CONSIDERAÇÕES FINAIS

Este trabalho traz dois grupos de idosos vivendo em contextos sociais diferenciados,
alguns que com idades cronológicas muito próximas aparentam serem mais envelhecidos,
amargurados, tristes com a condição de seus corpos e sua realidade atual. O tempo no contexto
do asilo é vivenciado por meio de um tipo de controle, o controle das emoções, o controle dos
horários, aqui se encontra uma geração que envelhece sem vínculos com familiares, estes que
foram rompidos por diversas razões e que não foi possível investigar neste trabalho e nem vem ao
caso.
No outro grupo verificamos também controle a partir da promessa que o discurso médico
faz ao constatar que o idoso pode ser saudável e prevenir diversos problemas de saúde e assim
viver um envelhecimento feliz e independente.

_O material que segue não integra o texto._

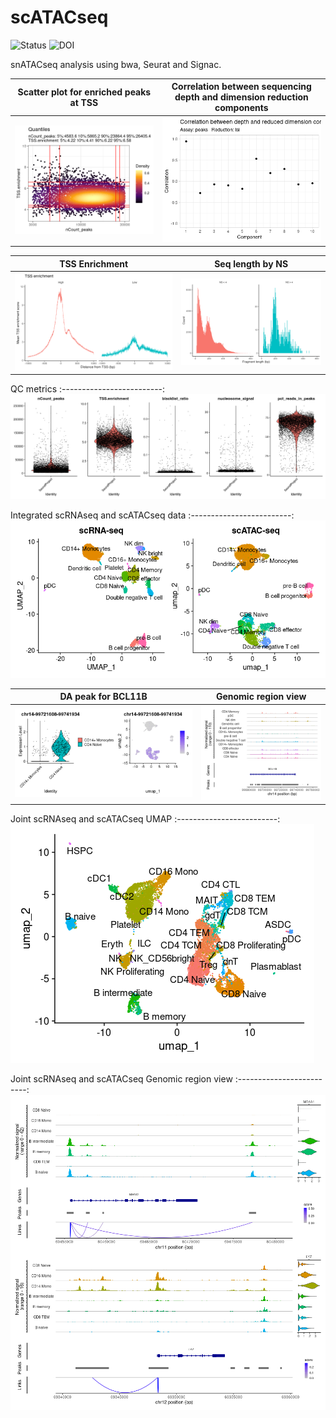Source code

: # scATACseq

![Status](https://img.shields.io/badge/status-alpha-red)
![DOI](https://img.shields.io/badge/DOI-in__progress-blue)

snATACseq analysis using bwa, Seurat and Signac.

Scatter plot for enriched peaks at TSS      | Correlation between sequencing depth and dimension reduction components   
:-------------------------:|:-------------------------:
![](https://github.com/hasanwraeth/scATAC/blob/main/Rplot01.png)  |  ![](https://github.com/hasanwraeth/scATAC/blob/main/Rplot.png)

TSS Enrichment      | Seq length by NS   
:-------------------------:|:-------------------------:
![](https://github.com/hasanwraeth/scATAC/blob/main/unnamed-chunk-12-1.png)  |  ![](https://github.com/hasanwraeth/scATAC/blob/main/unnamed-chunk-13-1.png)

QC metrics 
:-------------------------:
![](https://github.com/hasanwraeth/scATAC/blob/main/unnamed-chunk-14-1.png)

Integrated scRNAseq and scATACseq data
:-------------------------:
![](https://github.com/hasanwraeth/scATAC/blob/main/Rplot04.png)

DA peak for BCL11B      | Genomic region view   
:-------------------------:|:-------------------------:
![](https://github.com/hasanwraeth/scATAC/blob/main/Rplot05.png)  |  ![](https://github.com/hasanwraeth/scATAC/blob/main/Rplot06.png)

Joint scRNAseq and scATACseq UMAP
:-------------------------:
![](https://github.com/hasanwraeth/scATAC/blob/main/Rplotj.png)

Joint scRNAseq and scATACseq Genomic region view
:-------------------------:
![](https://github.com/hasanwraeth/scATAC/blob/main/Rplotj01.png)
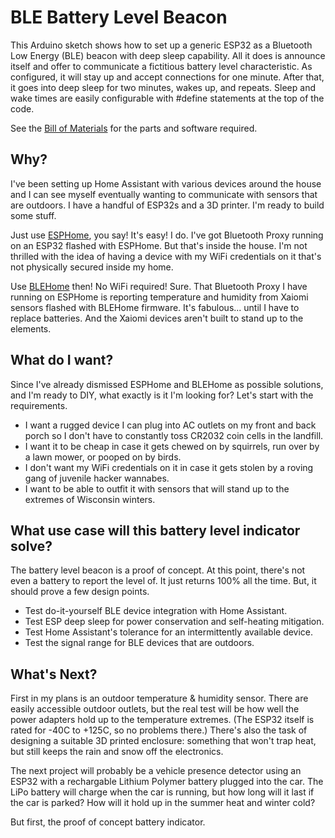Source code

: # BLE Battery Level Beacon
This Arduino sketch shows how to set up a generic ESP32 as a Bluetooth Low Energy (BLE) beacon with deep sleep capability. All it does is announce itself and offer to communicate a fictitious battery level characteristic. As configured, it will stay up and accept connections for one minute. After that, it goes into deep sleep for two minutes, wakes up, and repeats. Sleep and wake times are easily configurable with #define statements at the top of the code.

See the [Bill of Materials](Bill_Of_Materials.txt) for the parts and software required.

## Why?
I've been setting up Home Assistant with various devices around the house and I can see myself eventually wanting to communicate with sensors that are outdoors. I have a handful of ESP32s and a 3D printer. I'm ready to build some stuff.

Just use [ESPHome](esphome.io), you say! It's easy! I do. I've got Bluetooth Proxy running on an ESP32 flashed with ESPHome. But that's inside the house. I'm not thrilled with the idea of having a device with my WiFi credentials on it that's not physically secured inside my home.

Use [BLEHome](https://bthome.io/) then! No WiFi required! Sure. That Bluetooth Proxy I have running on ESPHome is reporting temperature and humidity from Xaiomi sensors flashed with BLEHome firmware. It's fabulous... until I have to replace batteries. And the Xaiomi devices aren't built to stand up to the elements.

## What do I want?
Since I've already dismissed ESPHome and BLEHome as possible solutions, and I'm ready to DIY, what exactly is it I'm looking for? Let's start with the requirements.
* I want a rugged device I can plug into AC outlets on my front and back porch so I don't have to constantly toss CR2032 coin cells in the landfill.
* I want it to be cheap in case it gets chewed on by squirrels, run over by a lawn mower, or pooped on by birds.
* I don't want my WiFi credentials on it in case it gets stolen by a roving gang of juvenile hacker wannabes.
* I want to be able to outfit it with sensors that will stand up to the extremes of Wisconsin winters.

## What use case will this battery level indicator solve?
The battery level beacon is a proof of concept. At this point, there's not even a battery to report the level of. It just returns 100% all the time. But, it should prove a few design points.
* Test do-it-yourself BLE device integration with Home Assistant.
* Test ESP deep sleep for power conservation and self-heating mitigation.
* Test Home Assistant's tolerance for an intermittently available device.
* Test the signal range for BLE devices that are outdoors.

## What's Next?
First in my plans is an outdoor temperature & humidity sensor. There are easily accessible outdoor outlets, but the real test will be how well the power adapters hold up to the temperature extremes. (The ESP32 itself is rated for -40C to +125C, so no problems there.) There's also the task of designing a suitable 3D printed enclosure: something that won't trap heat, but still keeps the rain and snow off the electronics.

The next project will probably be a vehicle presence detector using an ESP32 with a rechargable Lithium Polymer battery plugged into the car. The LiPo battery will charge when the car is running, but how long will it last if the car is parked? How will it hold up in the summer heat and winter cold?

But first, the proof of concept battery indicator.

A compreensão do envelhecimento do corpo aqui apresentada direciona a reflexão sobre
as relações de gênero e geracionais a partir das especificidades de cada contexto analisado. O
discurso dos idosos do asilo é construído por meio de suas emoções sentidas a partir da mulher
que “eu era”, ou seja, do corpo “que eu tinha” e dos idosos da afirmação da masculinidade a
partir do atributo do “ser trabalhador”, ou seja, ter um trabalho. Os asilados também apresentam
sentimentos negativos em relação ao envelhecimento e suas atuais condições. O sentimento de
infelicidade, amargura e frustração apareceu com mais frequência na fala das mulheres. Esta
evidência pode estar relacionada ao universo simbólico feminino desta geração pautada na esfera
doméstica, que ser mulher era ser esposa e mãe, neste sentido casar e ter uma casa.

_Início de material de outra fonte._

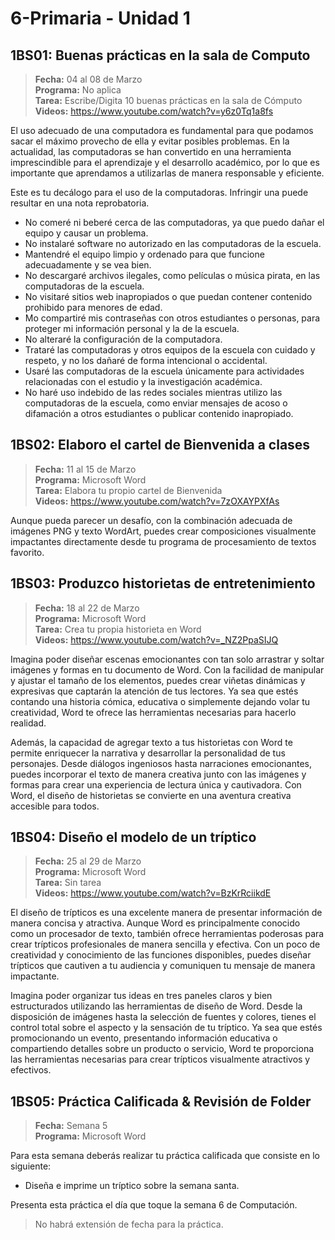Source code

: # 6-Primaria - Unidad 1

## 1BS01: Buenas prácticas en la sala de Computo

> <i class="bi bi-calendar"></i> **Fecha:** 04 al 08 de Marzo<br><i class="bi bi-laptop"></i> **Programa:** No aplica <br><i class="bi bi-clipboard-check"></i> **Tarea:** Escribe/Digita 10 buenas prácticas en la sala de Cómputo <br><i class="bi bi-youtube txt-red"></i> **Videos:** https://www.youtube.com/watch?v=y6z0Tq1a8fs

El uso adecuado de una computadora es fundamental para que podamos sacar el máximo provecho de ella y evitar posibles problemas. En la actualidad, las computadoras se han convertido en una herramienta imprescindible para el aprendizaje y el desarrollo académico, por lo que es importante que aprendamos a utilizarlas de manera responsable y eficiente.

Este es tu decálogo para el uso de la computadoras. Infringir una puede resultar en una nota reprobatoria.

- No comeré ni beberé cerca de las computadoras, ya que puedo dañar el equipo y causar un problema.
- No instalaré software no autorizado en las computadoras de la escuela.
- Mantendré el equipo limpio y ordenado para que funcione adecuadamente y se vea bien.
- No descargaré archivos ilegales, como películas o música pirata, en las computadoras de la escuela.
- No visitaré sitios web inapropiados o que puedan contener contenido prohibido para menores de edad.
- Mo compartiré mis contraseñas con otros estudiantes o personas, para proteger mi información personal y la de la escuela.
- No alteraré la configuración de la computadora.
- Trataré las computadoras y otros equipos de la escuela con cuidado y respeto, y no los dañaré de forma intencional o accidental.
- Usaré las computadoras de la escuela únicamente para actividades relacionadas con el estudio y la investigación académica.
- No haré uso indebido de las redes sociales mientras utilizo las computadoras de la escuela, como enviar mensajes de acoso o difamación a otros estudiantes o publicar contenido inapropiado.


## 1BS02: Elaboro el cartel de Bienvenida a clases

> <i class="bi bi-calendar"></i> **Fecha:** 11 al 15 de Marzo<br><i class="bi bi-laptop"></i> **Programa:** Microsoft Word <br><i class="bi bi-clipboard-check"></i> **Tarea:** Elabora tu propio cartel de Bienvenida<br><i class="bi bi-youtube txt-red"></i> **Videos:** https://www.youtube.com/watch?v=7zOXAYPXfAs

Aunque pueda parecer un desafío, con la combinación adecuada de imágenes PNG y texto WordArt, puedes crear composiciones visualmente impactantes directamente desde tu programa de procesamiento de textos favorito.

## 1BS03: Produzco historietas de entretenimiento

> <i class="bi bi-calendar"></i> **Fecha:** 18 al 22 de Marzo<br><i class="bi bi-laptop"></i> **Programa:** Microsoft Word <br><i class="bi bi-clipboard-check"></i> **Tarea:** Crea tu propia historieta en Word<br><i class="bi bi-youtube txt-red"></i> **Videos:** https://www.youtube.com/watch?v=_NZ2PpaSIJQ

Imagina poder diseñar escenas emocionantes con tan solo arrastrar y soltar imágenes y formas en tu documento de Word. Con la facilidad de manipular y ajustar el tamaño de los elementos, puedes crear viñetas dinámicas y expresivas que captarán la atención de tus lectores. Ya sea que estés contando una historia cómica, educativa o simplemente dejando volar tu creatividad, Word te ofrece las herramientas necesarias para hacerlo realidad.

Además, la capacidad de agregar texto a tus historietas con Word te permite enriquecer la narrativa y desarrollar la personalidad de tus personajes. Desde diálogos ingeniosos hasta narraciones emocionantes, puedes incorporar el texto de manera creativa junto con las imágenes y formas para crear una experiencia de lectura única y cautivadora. Con Word, el diseño de historietas se convierte en una aventura creativa accesible para todos.

## 1BS04: Diseño el modelo de un tríptico

> <i class="bi bi-calendar"></i> **Fecha:** 25 al 29 de Marzo<br><i class="bi bi-laptop"></i> **Programa:** Microsoft Word <br><i class="bi bi-clipboard-check"></i> **Tarea:** Sin tarea<br><i class="bi bi-youtube txt-red"></i> **Videos:** https://www.youtube.com/watch?v=BzKrRciikdE

El diseño de trípticos es una excelente manera de presentar información de manera concisa y atractiva. Aunque Word es principalmente conocido como un procesador de texto, también ofrece herramientas poderosas para crear trípticos profesionales de manera sencilla y efectiva. Con un poco de creatividad y conocimiento de las funciones disponibles, puedes diseñar trípticos que cautiven a tu audiencia y comuniquen tu mensaje de manera impactante.

Imagina poder organizar tus ideas en tres paneles claros y bien estructurados utilizando las herramientas de diseño de Word. Desde la disposición de imágenes hasta la selección de fuentes y colores, tienes el control total sobre el aspecto y la sensación de tu tríptico. Ya sea que estés promocionando un evento, presentando información educativa o compartiendo detalles sobre un producto o servicio, Word te proporciona las herramientas necesarias para crear trípticos visualmente atractivos y efectivos.

## 1BS05: Práctica Calificada & Revisión de Folder

> <i class="bi bi-calendar"></i> **Fecha:** Semana 5<br><i class="bi bi-laptop"></i> **Programa:** Microsoft Word

Para esta semana deberás realizar tu práctica calificada que consiste en lo siguiente:

- Diseña e imprime un tríptico sobre la semana santa.

Presenta esta práctica el día que toque la semana 6 de Computación.

> No habrá extensión de fecha para la práctica.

Os idosos do Programa Longevidade Saudável aparentam ser mais “saudáveis”, logo
“menos velhos”, pois os significados do local que frequentam, este que não é permanente como o
asilo, contribui para muitos construírem laços de sociabilidade e sentimentos de autonomia aos
seus corpos, pois vão ao PLS com o objetivo de “se cuidar”.